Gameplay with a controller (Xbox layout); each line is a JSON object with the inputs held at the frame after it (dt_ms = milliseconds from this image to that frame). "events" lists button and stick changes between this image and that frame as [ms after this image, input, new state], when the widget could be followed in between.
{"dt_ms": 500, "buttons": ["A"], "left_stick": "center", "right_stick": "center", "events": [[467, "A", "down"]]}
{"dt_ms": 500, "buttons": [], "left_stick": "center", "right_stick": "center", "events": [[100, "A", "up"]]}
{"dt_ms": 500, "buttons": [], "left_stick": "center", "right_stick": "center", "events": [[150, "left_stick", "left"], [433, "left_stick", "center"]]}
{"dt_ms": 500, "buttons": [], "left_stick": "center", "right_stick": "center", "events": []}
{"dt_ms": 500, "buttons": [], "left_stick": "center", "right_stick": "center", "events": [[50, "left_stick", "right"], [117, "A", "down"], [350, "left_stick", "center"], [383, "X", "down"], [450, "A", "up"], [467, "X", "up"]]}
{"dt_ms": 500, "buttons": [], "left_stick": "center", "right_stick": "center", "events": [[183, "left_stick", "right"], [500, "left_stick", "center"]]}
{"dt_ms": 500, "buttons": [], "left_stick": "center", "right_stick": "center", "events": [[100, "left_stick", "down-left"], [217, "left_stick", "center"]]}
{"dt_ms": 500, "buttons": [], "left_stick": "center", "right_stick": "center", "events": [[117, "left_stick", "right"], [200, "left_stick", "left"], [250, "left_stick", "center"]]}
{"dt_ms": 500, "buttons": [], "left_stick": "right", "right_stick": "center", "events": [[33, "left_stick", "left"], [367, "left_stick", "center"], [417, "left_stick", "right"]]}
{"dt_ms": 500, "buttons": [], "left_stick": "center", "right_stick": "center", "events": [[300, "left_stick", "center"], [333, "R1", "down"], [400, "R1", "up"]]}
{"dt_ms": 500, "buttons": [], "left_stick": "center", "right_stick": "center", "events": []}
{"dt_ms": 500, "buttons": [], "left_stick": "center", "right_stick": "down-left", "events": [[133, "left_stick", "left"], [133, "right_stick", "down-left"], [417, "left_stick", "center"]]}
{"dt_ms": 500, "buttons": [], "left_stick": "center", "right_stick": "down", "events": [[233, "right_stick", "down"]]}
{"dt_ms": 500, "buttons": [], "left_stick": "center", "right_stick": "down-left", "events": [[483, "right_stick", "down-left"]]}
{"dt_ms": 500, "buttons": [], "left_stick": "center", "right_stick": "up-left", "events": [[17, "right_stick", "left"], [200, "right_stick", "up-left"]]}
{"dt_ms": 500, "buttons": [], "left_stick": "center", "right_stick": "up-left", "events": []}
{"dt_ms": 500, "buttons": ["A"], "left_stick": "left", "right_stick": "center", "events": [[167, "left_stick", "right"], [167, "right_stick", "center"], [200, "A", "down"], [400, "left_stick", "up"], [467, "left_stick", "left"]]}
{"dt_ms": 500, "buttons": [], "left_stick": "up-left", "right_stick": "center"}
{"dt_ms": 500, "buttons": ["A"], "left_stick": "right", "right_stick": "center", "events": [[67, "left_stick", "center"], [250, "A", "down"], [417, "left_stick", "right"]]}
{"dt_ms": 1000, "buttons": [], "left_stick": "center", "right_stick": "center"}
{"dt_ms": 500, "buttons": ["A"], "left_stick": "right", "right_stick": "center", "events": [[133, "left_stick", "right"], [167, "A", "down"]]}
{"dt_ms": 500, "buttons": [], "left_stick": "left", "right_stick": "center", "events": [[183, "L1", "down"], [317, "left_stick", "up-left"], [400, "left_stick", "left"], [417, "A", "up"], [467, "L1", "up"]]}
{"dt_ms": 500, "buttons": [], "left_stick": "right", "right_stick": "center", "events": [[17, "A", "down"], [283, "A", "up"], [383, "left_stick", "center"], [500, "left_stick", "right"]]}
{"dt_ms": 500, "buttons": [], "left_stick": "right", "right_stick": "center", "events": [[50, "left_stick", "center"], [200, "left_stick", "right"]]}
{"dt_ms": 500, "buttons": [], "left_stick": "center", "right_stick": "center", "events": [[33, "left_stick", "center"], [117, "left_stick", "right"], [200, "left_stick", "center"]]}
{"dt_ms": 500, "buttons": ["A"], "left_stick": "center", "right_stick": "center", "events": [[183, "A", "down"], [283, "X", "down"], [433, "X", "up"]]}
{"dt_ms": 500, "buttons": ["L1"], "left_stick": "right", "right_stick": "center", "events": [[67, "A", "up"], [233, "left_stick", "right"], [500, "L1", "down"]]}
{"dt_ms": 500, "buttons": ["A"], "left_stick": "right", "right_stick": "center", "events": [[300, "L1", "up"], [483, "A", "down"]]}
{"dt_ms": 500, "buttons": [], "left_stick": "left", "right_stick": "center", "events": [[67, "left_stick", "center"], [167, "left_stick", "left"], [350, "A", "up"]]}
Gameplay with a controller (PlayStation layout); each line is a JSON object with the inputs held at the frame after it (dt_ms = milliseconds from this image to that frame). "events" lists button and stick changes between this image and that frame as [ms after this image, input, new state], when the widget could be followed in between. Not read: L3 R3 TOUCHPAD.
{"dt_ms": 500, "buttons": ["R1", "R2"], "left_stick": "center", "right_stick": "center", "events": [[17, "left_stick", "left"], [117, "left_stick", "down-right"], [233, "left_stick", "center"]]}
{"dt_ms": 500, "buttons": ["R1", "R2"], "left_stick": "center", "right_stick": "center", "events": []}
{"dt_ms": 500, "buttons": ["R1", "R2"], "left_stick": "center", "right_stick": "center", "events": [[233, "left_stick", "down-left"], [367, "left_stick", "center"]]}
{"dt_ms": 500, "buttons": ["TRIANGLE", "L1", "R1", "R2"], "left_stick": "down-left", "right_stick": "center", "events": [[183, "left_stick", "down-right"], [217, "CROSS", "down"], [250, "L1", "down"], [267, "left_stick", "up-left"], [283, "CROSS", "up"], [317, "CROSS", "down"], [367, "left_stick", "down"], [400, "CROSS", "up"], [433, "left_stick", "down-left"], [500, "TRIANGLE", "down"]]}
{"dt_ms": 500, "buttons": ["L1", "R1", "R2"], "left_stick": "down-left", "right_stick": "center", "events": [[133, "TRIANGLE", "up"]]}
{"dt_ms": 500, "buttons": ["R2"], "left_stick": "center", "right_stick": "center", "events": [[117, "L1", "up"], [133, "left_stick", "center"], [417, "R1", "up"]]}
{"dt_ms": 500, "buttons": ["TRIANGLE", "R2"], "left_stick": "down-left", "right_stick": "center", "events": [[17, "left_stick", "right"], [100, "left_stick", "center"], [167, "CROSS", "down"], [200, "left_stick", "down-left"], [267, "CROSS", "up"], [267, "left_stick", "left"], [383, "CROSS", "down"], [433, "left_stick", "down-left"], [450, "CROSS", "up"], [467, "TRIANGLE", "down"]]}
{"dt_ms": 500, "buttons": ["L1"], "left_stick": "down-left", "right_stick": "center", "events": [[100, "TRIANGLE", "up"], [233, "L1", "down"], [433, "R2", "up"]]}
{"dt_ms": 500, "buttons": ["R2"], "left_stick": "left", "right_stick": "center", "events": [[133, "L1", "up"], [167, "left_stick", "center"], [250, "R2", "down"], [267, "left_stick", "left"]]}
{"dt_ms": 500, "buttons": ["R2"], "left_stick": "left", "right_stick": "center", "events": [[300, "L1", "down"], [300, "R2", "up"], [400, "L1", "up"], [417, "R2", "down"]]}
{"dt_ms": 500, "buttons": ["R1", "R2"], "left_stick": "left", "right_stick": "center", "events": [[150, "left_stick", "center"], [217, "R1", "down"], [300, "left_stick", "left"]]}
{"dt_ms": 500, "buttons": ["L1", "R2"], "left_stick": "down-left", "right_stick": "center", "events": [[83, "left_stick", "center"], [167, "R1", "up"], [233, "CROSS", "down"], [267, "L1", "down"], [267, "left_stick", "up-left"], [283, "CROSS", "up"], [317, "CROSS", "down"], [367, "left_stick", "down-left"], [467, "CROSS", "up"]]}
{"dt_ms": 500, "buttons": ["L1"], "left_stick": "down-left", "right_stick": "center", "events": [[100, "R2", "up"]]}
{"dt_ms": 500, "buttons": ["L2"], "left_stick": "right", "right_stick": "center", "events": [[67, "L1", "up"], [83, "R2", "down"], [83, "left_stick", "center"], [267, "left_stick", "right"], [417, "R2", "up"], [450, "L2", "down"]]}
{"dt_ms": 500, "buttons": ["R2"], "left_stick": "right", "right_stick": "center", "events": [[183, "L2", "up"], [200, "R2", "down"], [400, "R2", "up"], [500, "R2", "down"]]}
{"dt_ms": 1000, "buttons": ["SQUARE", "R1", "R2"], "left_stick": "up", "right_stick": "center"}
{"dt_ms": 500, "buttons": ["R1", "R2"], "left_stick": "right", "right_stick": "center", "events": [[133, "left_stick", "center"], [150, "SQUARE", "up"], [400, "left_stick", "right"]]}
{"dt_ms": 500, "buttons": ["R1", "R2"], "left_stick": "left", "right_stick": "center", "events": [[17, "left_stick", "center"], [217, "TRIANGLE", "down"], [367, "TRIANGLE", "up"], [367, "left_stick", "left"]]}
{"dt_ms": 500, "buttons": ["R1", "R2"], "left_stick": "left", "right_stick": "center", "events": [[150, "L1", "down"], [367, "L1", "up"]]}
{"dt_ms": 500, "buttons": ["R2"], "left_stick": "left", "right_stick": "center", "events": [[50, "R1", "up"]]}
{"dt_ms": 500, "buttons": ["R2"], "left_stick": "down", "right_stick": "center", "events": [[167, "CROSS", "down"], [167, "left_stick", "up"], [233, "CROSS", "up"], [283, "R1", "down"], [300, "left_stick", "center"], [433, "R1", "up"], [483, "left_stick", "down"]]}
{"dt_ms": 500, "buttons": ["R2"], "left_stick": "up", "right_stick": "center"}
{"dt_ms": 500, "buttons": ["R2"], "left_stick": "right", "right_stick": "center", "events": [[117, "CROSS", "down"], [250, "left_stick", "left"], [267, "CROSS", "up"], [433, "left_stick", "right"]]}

------------------------------------------------------------------------

▸ **Problem statement**
Show each line from the listing above that includes the word "SQUARE".

▸ **Result**
{"dt_ms": 1000, "buttons": ["SQUARE", "R1", "R2"], "left_stick": "up", "right_stick": "center"}
{"dt_ms": 500, "buttons": ["R1", "R2"], "left_stick": "right", "right_stick": "center", "events": [[133, "left_stick", "center"], [150, "SQUARE", "up"], [400, "left_stick", "right"]]}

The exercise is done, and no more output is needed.